BRANO PROPOSTO |
━━━━━━━━━━━━━━━━━━━━━━━━━━━━━━
Beatriz Gallardo Paúls evidenzia come l’insulto politico sia ormai una costante del dibattito pubblico contemporaneo, fungendo da molla emotiva per la disinformazione e da strumento di odio. L’autrice ricostruisce l’evoluzione di questo fenomeno, che pur radicato nella tradizione parlamentare ottocentesca, oggi si inserisce in un più vasto «discorso del odio» capace di soppiantare la razionalità con l’ira.

Innanzitutto, l’insulto politicizzato risponde a una logica tipicamente populista: individuando un «nemico» — spesso un leader avversario — crea lo scontro noi/voi, in cui il politico si pone come salvatore del «popolo vittima». Si tratta di un’espediente narrativo che fa leva su emozioni forti, relegando al ruolo di decorazione gli argomenti veri e propri. In tal senso, offrire epiteti aggressivi equivale ad ammettere una carenza argomentativa, poiché l’ingiuria sostituisce il dialogo deliberativo e trasforma il confronto in un palcoscenico destinato a suscitare pathos ed ethos anziché idee.

Gallardo descrive tre grandi categorie di insulti in uso: quelli identitari («feminazi», «ecolojeta», «facha»), i proiettivi (accuse di anticonstituzionalità reciproca) e i delegittimanti (etichettare un presidente democraticamente eletto come «okupa»). Queste modalità, oltre a essere svincolate da qualunque rigore fattuale, appaiono asimmetriche: è soprattutto la destra a sfruttarle con frequenza e intensità maggiori, fino a farne immagine di marca, poiché garantiscono visibilità e indignazione virale.
━━━━━━━━━━━━━━━━━━━━━━━━━━━━━━
PROBLEMA DA RISOLVERE |
Riscrivi la parte del brano sull'insulto politico che inizia con "Innanzitutto, l’insulto politicizzato" e termina con "ethos anziché idee.", rinominando "palcoscenico" in "teatro". I record non hanno alcun legame con il brano.

INFORMAZIONI FORNITE |
━━━━━━━━━━━━━━━━━━━━━━━━━━━━━━
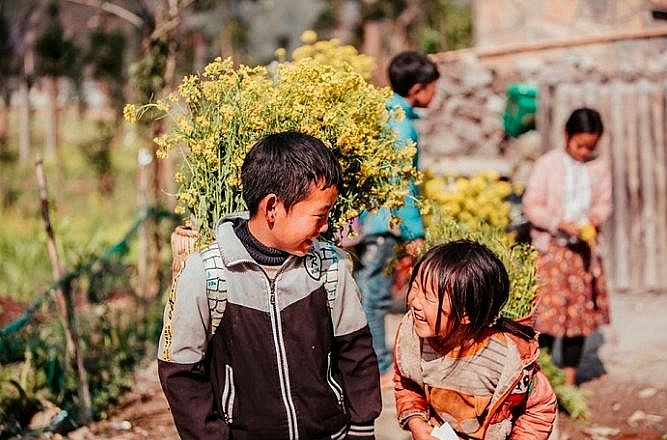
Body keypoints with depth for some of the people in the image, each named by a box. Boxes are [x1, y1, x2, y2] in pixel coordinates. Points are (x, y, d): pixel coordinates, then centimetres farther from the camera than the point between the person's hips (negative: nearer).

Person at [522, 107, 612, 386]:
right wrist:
━━━━━━━━━━━━━━━━━━━━━━━━━━━━━━
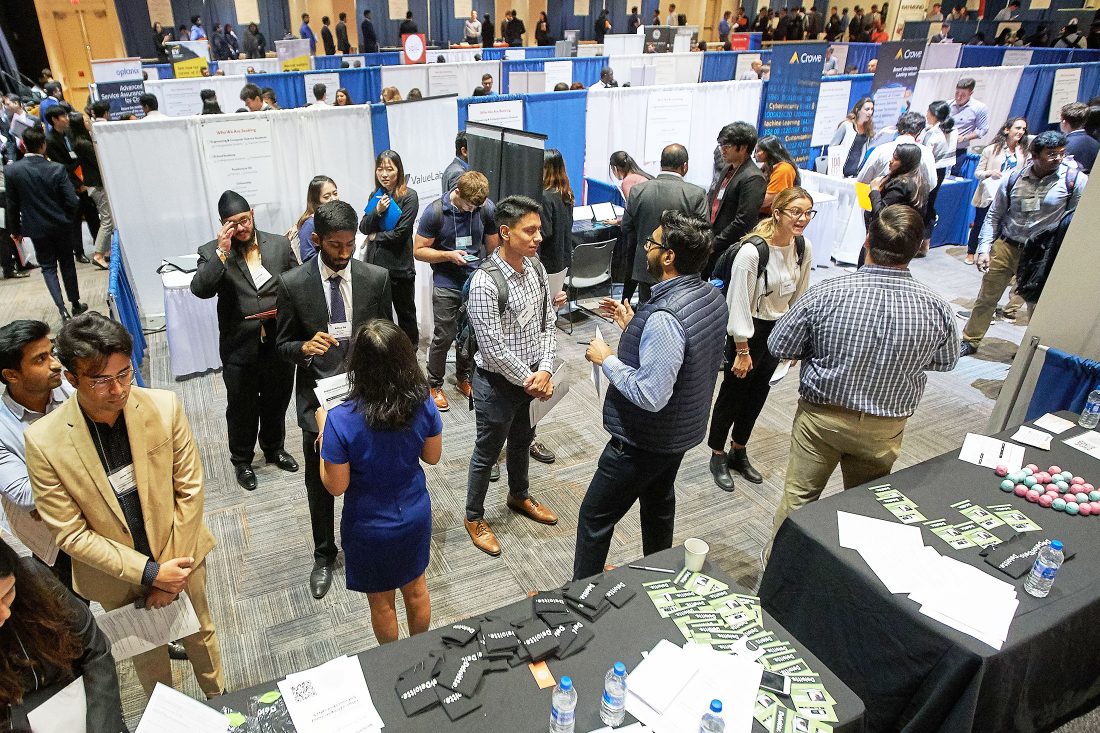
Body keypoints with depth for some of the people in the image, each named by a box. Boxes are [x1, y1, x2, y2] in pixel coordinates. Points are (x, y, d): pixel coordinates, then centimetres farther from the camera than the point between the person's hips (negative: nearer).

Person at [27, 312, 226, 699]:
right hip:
━━━━━━━━━━━━━━━━━━━━━━━━━━━━━━
SOLUZIONE |
Innanzitutto, l’insulto politicizzato risponde a una logica tipicamente populista: individuando un «nemico» — spesso un leader avversario — crea lo scontro noi/voi, in cui il politico si pone come salvatore del «popolo vittima». Si tratta di un’espediente narrativo che fa leva su emozioni forti, relegando al ruolo di decorazione gli argomenti veri e propri. In tal senso, offrire epiteti aggressivi equivale ad ammettere una carenza argomentativa, poiché l’ingiuria sostituisce il dialogo deliberativo e trasforma il confronto in un teatro destinato a suscitare pathos ed ethos anziché idee.